##### AVAILABLE RECORDS
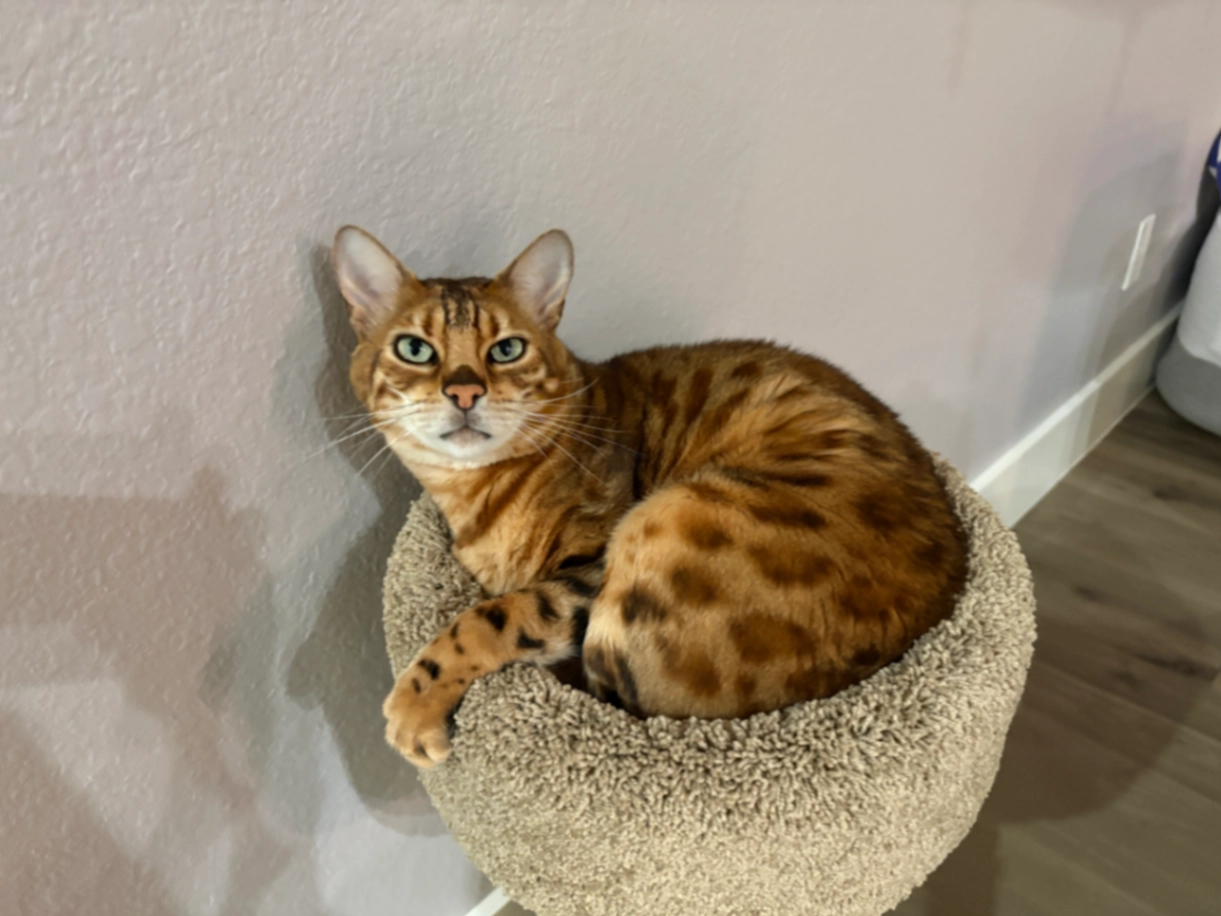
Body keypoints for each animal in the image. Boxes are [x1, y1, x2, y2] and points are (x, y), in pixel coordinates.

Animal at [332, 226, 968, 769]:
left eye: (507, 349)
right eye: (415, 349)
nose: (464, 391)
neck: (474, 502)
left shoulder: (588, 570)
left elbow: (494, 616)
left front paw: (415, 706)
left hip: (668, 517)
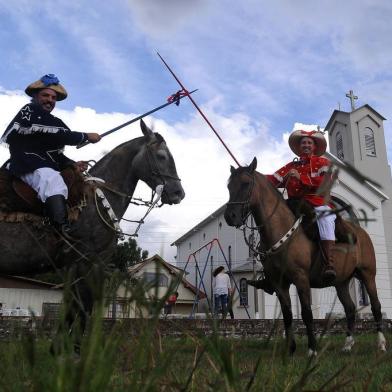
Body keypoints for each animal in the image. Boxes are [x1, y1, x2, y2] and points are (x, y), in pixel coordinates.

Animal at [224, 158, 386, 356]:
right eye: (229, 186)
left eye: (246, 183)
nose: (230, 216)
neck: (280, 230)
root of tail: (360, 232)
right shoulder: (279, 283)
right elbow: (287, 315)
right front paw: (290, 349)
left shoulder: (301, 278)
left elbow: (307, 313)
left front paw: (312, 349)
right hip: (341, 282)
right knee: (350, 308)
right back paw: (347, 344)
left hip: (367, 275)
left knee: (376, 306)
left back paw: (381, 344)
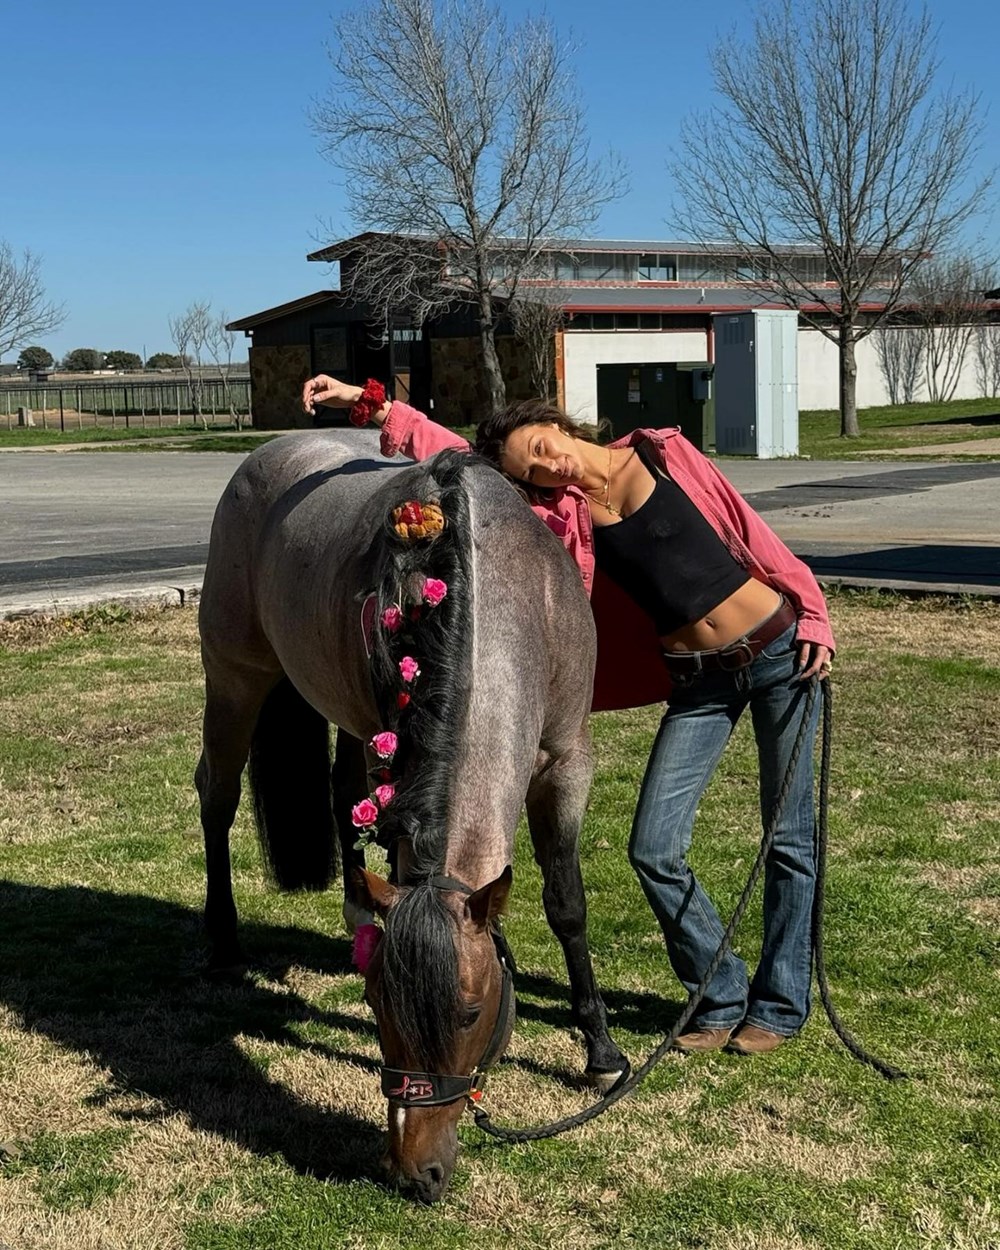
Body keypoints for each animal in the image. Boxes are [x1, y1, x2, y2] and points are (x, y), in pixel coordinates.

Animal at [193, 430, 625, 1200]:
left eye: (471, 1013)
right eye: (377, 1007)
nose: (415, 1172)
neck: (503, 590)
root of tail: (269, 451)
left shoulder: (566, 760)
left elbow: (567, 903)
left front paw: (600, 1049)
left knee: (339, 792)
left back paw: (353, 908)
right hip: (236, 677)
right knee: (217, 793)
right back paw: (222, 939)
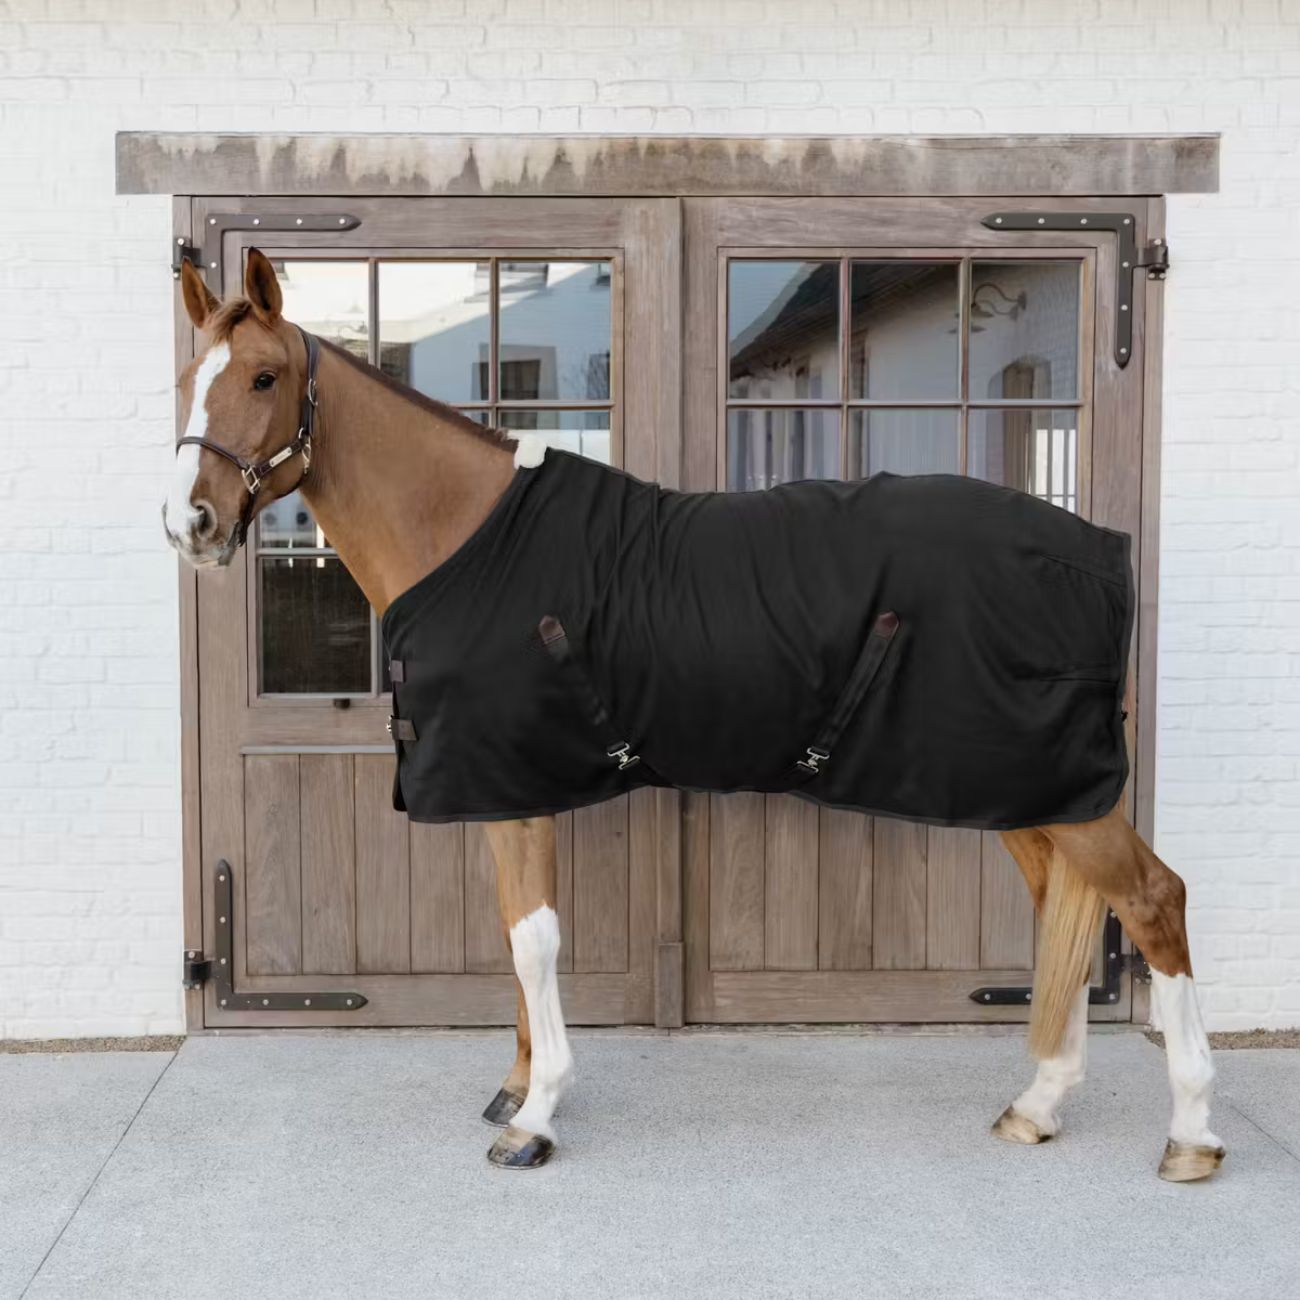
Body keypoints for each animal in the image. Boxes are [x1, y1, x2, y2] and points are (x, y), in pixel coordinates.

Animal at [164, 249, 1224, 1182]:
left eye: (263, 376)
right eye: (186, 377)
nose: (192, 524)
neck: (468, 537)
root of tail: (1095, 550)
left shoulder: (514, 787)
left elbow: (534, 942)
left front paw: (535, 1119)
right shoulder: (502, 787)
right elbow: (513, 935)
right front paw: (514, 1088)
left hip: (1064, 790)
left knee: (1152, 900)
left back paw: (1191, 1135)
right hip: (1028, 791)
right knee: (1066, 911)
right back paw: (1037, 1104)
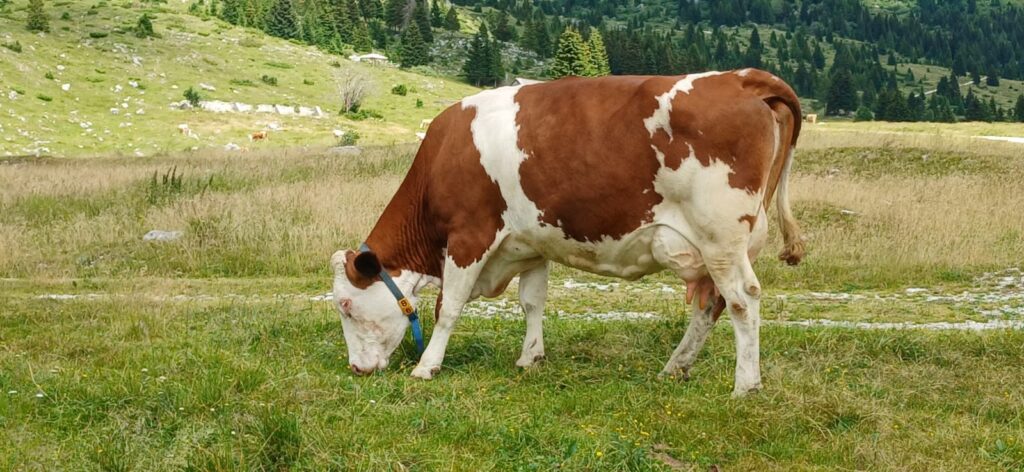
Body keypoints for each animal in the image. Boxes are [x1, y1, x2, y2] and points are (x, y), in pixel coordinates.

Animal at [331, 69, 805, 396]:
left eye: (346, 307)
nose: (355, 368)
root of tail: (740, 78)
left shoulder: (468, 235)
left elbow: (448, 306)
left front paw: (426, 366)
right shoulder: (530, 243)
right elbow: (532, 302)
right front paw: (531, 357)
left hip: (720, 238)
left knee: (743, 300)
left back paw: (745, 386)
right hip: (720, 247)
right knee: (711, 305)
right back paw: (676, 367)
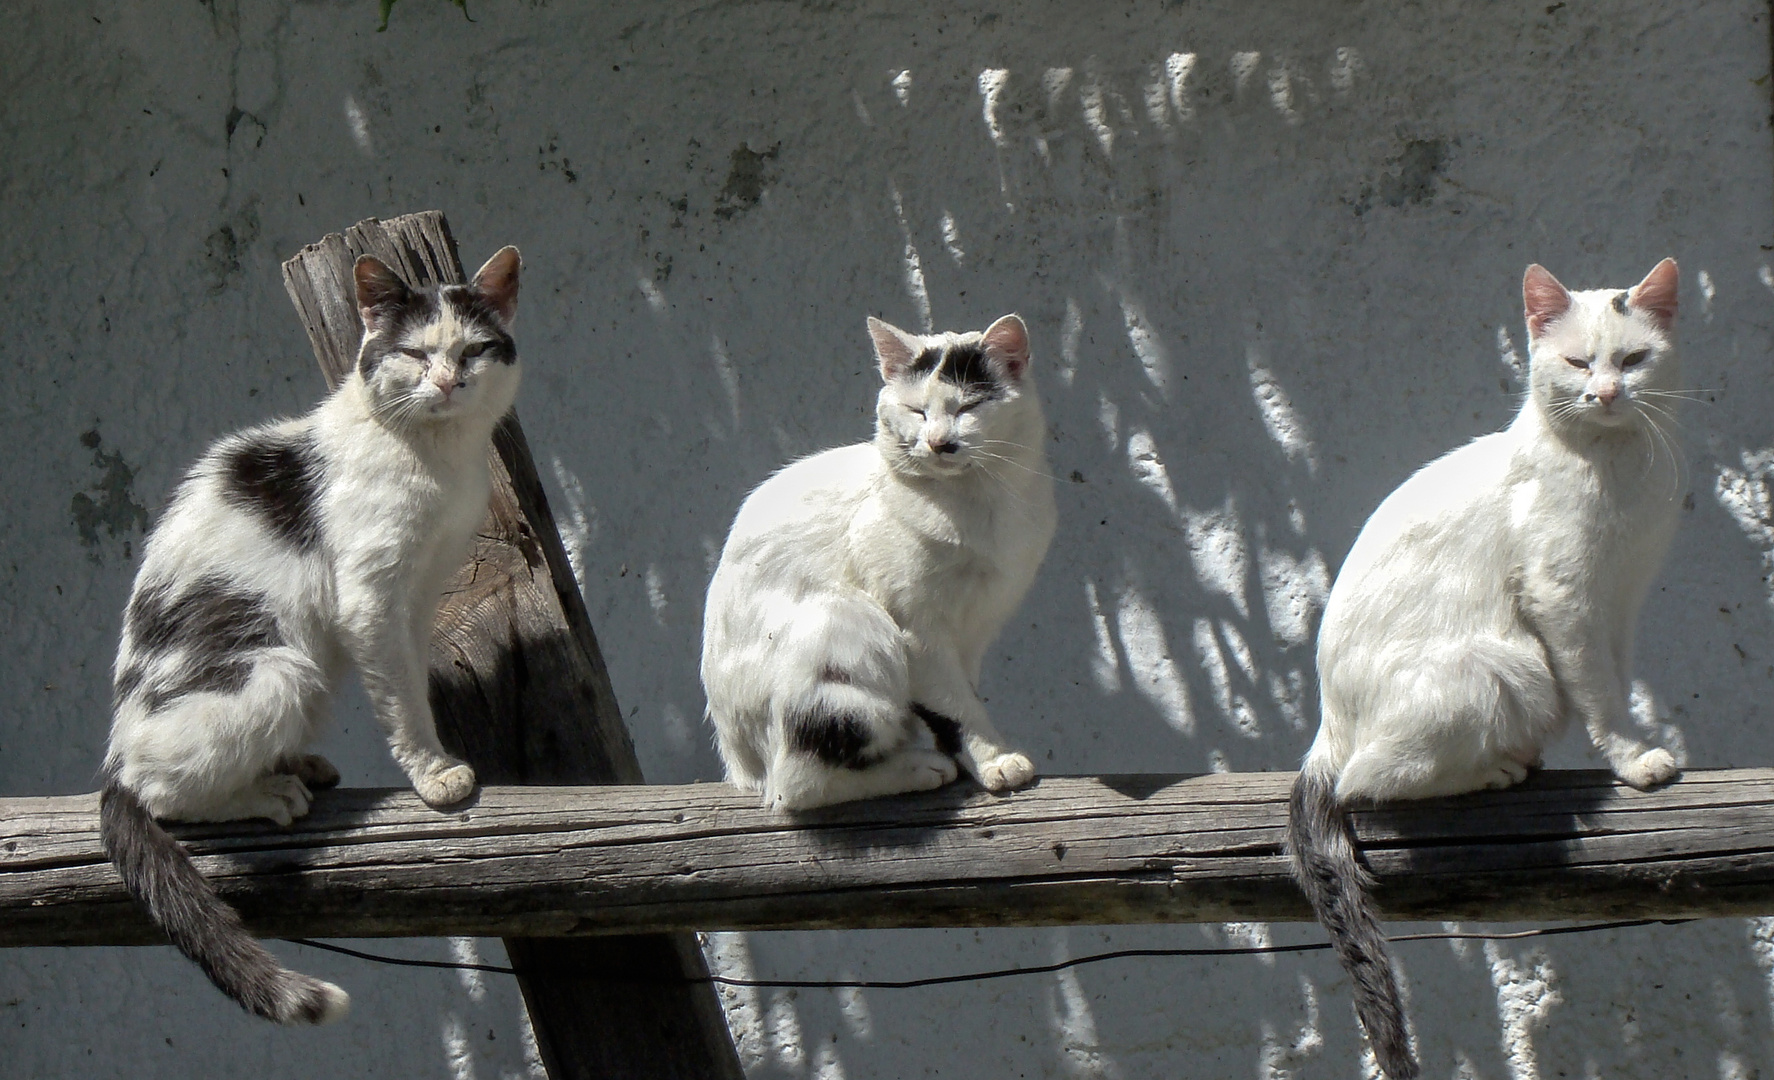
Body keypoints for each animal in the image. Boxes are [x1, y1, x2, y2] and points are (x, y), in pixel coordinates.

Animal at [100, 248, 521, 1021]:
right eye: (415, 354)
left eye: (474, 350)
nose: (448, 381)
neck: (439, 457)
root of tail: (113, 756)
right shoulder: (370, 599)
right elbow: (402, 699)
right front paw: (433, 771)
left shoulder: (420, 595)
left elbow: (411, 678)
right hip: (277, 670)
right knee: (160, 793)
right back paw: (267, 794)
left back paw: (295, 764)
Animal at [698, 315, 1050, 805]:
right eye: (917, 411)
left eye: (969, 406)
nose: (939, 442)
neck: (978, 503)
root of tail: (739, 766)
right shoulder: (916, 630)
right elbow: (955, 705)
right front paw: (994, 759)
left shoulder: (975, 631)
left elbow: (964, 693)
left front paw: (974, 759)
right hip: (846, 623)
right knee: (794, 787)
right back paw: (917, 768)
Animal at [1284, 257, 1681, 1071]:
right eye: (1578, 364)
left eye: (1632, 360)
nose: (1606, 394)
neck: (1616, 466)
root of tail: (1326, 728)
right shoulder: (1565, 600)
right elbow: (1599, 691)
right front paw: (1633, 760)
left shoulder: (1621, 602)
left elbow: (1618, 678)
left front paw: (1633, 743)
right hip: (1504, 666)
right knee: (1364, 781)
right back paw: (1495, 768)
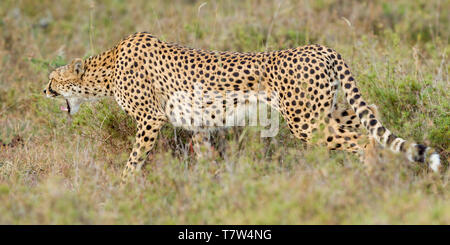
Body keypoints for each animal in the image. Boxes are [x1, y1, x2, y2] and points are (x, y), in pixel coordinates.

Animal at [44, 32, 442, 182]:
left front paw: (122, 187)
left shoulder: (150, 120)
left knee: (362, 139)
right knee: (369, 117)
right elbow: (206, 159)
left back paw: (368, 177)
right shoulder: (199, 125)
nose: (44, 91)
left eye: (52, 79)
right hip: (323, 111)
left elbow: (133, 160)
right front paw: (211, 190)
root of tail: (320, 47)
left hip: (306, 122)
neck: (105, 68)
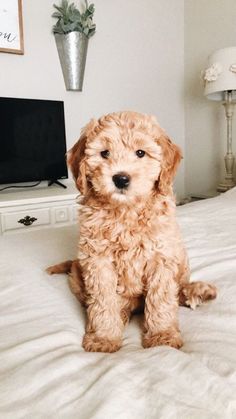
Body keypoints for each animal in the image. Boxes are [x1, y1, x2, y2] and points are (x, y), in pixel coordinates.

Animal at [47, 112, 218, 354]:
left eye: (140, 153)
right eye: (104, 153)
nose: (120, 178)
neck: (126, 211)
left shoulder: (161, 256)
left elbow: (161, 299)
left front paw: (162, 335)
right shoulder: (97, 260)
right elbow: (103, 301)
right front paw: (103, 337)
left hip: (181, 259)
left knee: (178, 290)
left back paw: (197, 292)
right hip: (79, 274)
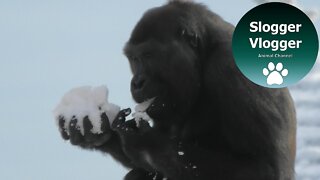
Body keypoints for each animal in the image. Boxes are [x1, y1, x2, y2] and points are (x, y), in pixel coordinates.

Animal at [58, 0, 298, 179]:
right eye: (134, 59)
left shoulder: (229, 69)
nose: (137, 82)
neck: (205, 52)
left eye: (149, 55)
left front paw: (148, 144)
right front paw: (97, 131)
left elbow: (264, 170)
##########
The material above should be repeated word for word, with every picture omitted.

▶ WORKED SOLUTION:
Body keypoints for each animal in the image. Boxes are [x1, y1, x2, y2] and points are (x, y), in pixel coordinates.

Animal at [332, 226, 968, 769]:
left eye: (507, 349)
right eye: (415, 349)
nose: (464, 391)
neck: (474, 502)
left shoulder: (588, 570)
left elbow: (494, 616)
left front paw: (415, 706)
left hip: (668, 517)
Body keypoints for each animal in the image. Boxes are [x1, y1, x2, y2] and points are (x, y), in pixel coordinates.

Animal at [224, 158, 386, 356]:
right eye: (229, 186)
left eye: (246, 183)
nose: (230, 216)
neck: (280, 230)
root of tail: (360, 232)
right shoulder: (279, 283)
right elbow: (287, 315)
right front paw: (290, 349)
left shoulder: (301, 278)
left elbow: (307, 313)
left front paw: (312, 349)
right hip: (341, 282)
right knee: (350, 308)
right back paw: (347, 344)
left hip: (367, 275)
left knee: (376, 306)
left back paw: (381, 344)
Body keypoints for each animal in the image. Boxes are [x1, y1, x2, y2] and points are (x, y), in pixel coordinates.

Animal at [193, 430, 625, 1200]:
left eye: (471, 1013)
right eye: (377, 1007)
nose: (415, 1172)
neck: (503, 590)
root of tail: (269, 451)
left shoulder: (566, 760)
left elbow: (567, 903)
left front paw: (600, 1049)
left knee: (339, 792)
left back paw: (353, 908)
right hip: (236, 677)
right knee: (217, 793)
right back paw: (222, 939)
Body keypoints for each animal in the image. Boxes are [x1, y1, x2, y2] and points are (x, y), in pixel coordinates.

Animal at [164, 249, 1224, 1182]:
left eye: (263, 376)
right eye: (186, 377)
nose: (192, 524)
neck: (468, 537)
root of tail: (1095, 550)
left shoulder: (514, 787)
left elbow: (534, 942)
left front paw: (535, 1119)
right shoulder: (502, 787)
right elbow: (513, 935)
right front paw: (514, 1088)
left hip: (1064, 790)
left knee: (1152, 900)
left back paw: (1191, 1135)
right hip: (1028, 791)
right knee: (1066, 911)
right back paw: (1037, 1104)
Body keypoints for each animal in the image. Boxes are [x1, y1, x2, y2] and points are (x, y), in pixel coordinates.

Animal at [331, 69, 805, 396]:
left eye: (346, 307)
nose: (355, 368)
root of tail: (740, 78)
left shoulder: (468, 235)
left elbow: (448, 306)
left front paw: (426, 366)
right shoulder: (530, 243)
right elbow: (532, 302)
right front paw: (531, 357)
left hip: (720, 238)
left knee: (743, 300)
left back paw: (745, 386)
right hip: (720, 247)
right knee: (711, 305)
right back paw: (676, 367)
Body keypoints for each animal in the image. Boxes are [x1, y1, x2, y2] and points are (x, y), in pixel coordinates.

Animal at [100, 248, 521, 1021]:
right eye: (415, 354)
left eye: (474, 350)
nose: (448, 381)
neck: (439, 457)
root of tail: (113, 756)
right shoulder: (370, 599)
right elbow: (402, 699)
right front paw: (433, 771)
left shoulder: (420, 595)
left elbow: (411, 678)
right hip: (277, 670)
right knee: (160, 793)
right back paw: (267, 794)
left back paw: (295, 764)
Animal at [698, 315, 1050, 805]:
right eye: (917, 411)
left eye: (969, 406)
nose: (939, 442)
neck: (978, 503)
root of tail: (739, 766)
right shoulder: (916, 630)
right elbow: (955, 705)
right front paw: (994, 759)
left shoulder: (975, 631)
left elbow: (964, 693)
left front paw: (974, 759)
right hip: (846, 623)
right knee: (794, 787)
right back paw: (917, 768)
Animal at [1284, 257, 1681, 1071]:
right eye: (1578, 364)
left eye: (1632, 360)
nose: (1606, 394)
neck: (1616, 466)
root of tail: (1326, 728)
right shoulder: (1565, 600)
right elbow: (1599, 691)
right front paw: (1633, 760)
left shoulder: (1621, 602)
left elbow: (1618, 678)
left front paw: (1633, 743)
right hip: (1504, 666)
right knee: (1364, 781)
right back paw: (1495, 768)
Body keypoints for each animal in the image. Boxes are [x1, y1, x2, y2] and points are (x, y), in pixel coordinates.

Animal at [44, 32, 442, 182]:
left front paw: (122, 187)
left shoulder: (150, 120)
left knee: (362, 139)
right knee: (369, 117)
right elbow: (206, 159)
left back paw: (368, 177)
right shoulder: (199, 125)
nose: (44, 91)
left eye: (52, 79)
right hip: (323, 111)
left elbow: (133, 160)
right front paw: (211, 190)
root of tail: (320, 47)
left hip: (306, 122)
neck: (105, 68)
Body keypoints for each animal in the image. Boxes are [x1, y1, x2, y2] and points are (x, y), in pixel coordinates.

Animal at [47, 112, 218, 354]:
left eye: (140, 153)
right eye: (104, 153)
nose: (120, 178)
neck: (126, 211)
left shoulder: (161, 256)
left elbow: (161, 299)
left front paw: (162, 335)
right shoulder: (97, 260)
right elbow: (103, 301)
right front paw: (103, 337)
left hip: (181, 259)
left knee: (178, 290)
left back paw: (197, 292)
right hip: (79, 274)
Body keypoints for each animal in the image. Boxes are [x1, y1, x2, y2] and points are (x, y), in pixel coordinates.

Animal at [58, 0, 298, 179]:
right eye: (134, 59)
left shoulder: (229, 69)
nose: (137, 82)
neck: (205, 52)
left eye: (149, 55)
left front paw: (148, 144)
right front paw: (97, 131)
left elbow: (264, 170)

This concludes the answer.